[Short task] Copy out the entries below verbatim, starting with the line that contains "scientific name: Calea cuneifolia" and stopping after the line that contains "class: Leotiomycetes".

Collected data entries
* * *

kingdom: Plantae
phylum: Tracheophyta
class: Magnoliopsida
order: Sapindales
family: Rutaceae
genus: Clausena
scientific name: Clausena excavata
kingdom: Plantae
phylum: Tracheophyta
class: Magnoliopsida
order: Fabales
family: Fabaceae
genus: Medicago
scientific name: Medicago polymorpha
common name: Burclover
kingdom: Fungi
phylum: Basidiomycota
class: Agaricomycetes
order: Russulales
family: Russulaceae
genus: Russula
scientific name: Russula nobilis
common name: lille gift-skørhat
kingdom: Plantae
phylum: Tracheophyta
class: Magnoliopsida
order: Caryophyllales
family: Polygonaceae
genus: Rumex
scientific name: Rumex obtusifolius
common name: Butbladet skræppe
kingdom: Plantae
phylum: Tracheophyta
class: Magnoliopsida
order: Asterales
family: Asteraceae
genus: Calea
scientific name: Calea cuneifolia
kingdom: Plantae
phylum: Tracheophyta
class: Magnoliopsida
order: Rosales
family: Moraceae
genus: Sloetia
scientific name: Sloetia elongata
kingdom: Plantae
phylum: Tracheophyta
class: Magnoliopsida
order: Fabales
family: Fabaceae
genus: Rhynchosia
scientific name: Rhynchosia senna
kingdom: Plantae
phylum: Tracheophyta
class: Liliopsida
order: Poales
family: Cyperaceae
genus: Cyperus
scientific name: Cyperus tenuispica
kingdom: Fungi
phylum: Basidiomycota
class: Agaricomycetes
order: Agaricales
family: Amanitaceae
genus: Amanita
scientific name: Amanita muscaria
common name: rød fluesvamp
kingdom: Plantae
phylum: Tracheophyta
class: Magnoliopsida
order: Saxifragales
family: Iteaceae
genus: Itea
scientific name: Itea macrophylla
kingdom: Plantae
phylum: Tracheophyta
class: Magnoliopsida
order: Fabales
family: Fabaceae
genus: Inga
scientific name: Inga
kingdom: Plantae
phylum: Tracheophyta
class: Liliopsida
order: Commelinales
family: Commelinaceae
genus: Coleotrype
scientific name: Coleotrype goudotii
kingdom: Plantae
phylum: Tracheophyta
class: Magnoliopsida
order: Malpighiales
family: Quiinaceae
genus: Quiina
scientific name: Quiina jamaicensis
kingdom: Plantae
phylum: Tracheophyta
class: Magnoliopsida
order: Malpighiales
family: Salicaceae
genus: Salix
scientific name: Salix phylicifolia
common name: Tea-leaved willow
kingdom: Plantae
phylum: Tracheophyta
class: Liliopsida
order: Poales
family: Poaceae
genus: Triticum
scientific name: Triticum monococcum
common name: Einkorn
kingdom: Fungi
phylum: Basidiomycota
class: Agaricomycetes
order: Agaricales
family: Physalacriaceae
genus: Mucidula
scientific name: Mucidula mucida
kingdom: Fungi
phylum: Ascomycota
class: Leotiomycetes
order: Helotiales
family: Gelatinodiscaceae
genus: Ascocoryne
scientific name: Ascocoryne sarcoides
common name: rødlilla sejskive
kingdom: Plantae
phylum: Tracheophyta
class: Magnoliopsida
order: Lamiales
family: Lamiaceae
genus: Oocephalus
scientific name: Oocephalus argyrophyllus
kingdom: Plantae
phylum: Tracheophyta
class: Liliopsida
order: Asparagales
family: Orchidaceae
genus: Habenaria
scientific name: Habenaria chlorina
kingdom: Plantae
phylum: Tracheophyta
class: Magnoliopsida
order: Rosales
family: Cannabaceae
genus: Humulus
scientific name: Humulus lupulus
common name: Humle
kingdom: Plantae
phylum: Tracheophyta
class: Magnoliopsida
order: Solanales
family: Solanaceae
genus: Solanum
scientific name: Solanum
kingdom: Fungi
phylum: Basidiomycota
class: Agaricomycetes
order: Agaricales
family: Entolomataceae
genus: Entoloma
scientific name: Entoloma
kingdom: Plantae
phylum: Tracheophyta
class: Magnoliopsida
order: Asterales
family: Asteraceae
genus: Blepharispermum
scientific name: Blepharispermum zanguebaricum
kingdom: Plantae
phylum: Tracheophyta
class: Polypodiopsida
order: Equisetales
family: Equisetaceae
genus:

* * *

[Answer to this exercise]
scientific name: Calea cuneifolia
kingdom: Plantae
phylum: Tracheophyta
class: Magnoliopsida
order: Rosales
family: Moraceae
genus: Sloetia
scientific name: Sloetia elongata
kingdom: Plantae
phylum: Tracheophyta
class: Magnoliopsida
order: Fabales
family: Fabaceae
genus: Rhynchosia
scientific name: Rhynchosia senna
kingdom: Plantae
phylum: Tracheophyta
class: Liliopsida
order: Poales
family: Cyperaceae
genus: Cyperus
scientific name: Cyperus tenuispica
kingdom: Fungi
phylum: Basidiomycota
class: Agaricomycetes
order: Agaricales
family: Amanitaceae
genus: Amanita
scientific name: Amanita muscaria
common name: rød fluesvamp
kingdom: Plantae
phylum: Tracheophyta
class: Magnoliopsida
order: Saxifragales
family: Iteaceae
genus: Itea
scientific name: Itea macrophylla
kingdom: Plantae
phylum: Tracheophyta
class: Magnoliopsida
order: Fabales
family: Fabaceae
genus: Inga
scientific name: Inga
kingdom: Plantae
phylum: Tracheophyta
class: Liliopsida
order: Commelinales
family: Commelinaceae
genus: Coleotrype
scientific name: Coleotrype goudotii
kingdom: Plantae
phylum: Tracheophyta
class: Magnoliopsida
order: Malpighiales
family: Quiinaceae
genus: Quiina
scientific name: Quiina jamaicensis
kingdom: Plantae
phylum: Tracheophyta
class: Magnoliopsida
order: Malpighiales
family: Salicaceae
genus: Salix
scientific name: Salix phylicifolia
common name: Tea-leaved willow
kingdom: Plantae
phylum: Tracheophyta
class: Liliopsida
order: Poales
family: Poaceae
genus: Triticum
scientific name: Triticum monococcum
common name: Einkorn
kingdom: Fungi
phylum: Basidiomycota
class: Agaricomycetes
order: Agaricales
family: Physalacriaceae
genus: Mucidula
scientific name: Mucidula mucida
kingdom: Fungi
phylum: Ascomycota
class: Leotiomycetes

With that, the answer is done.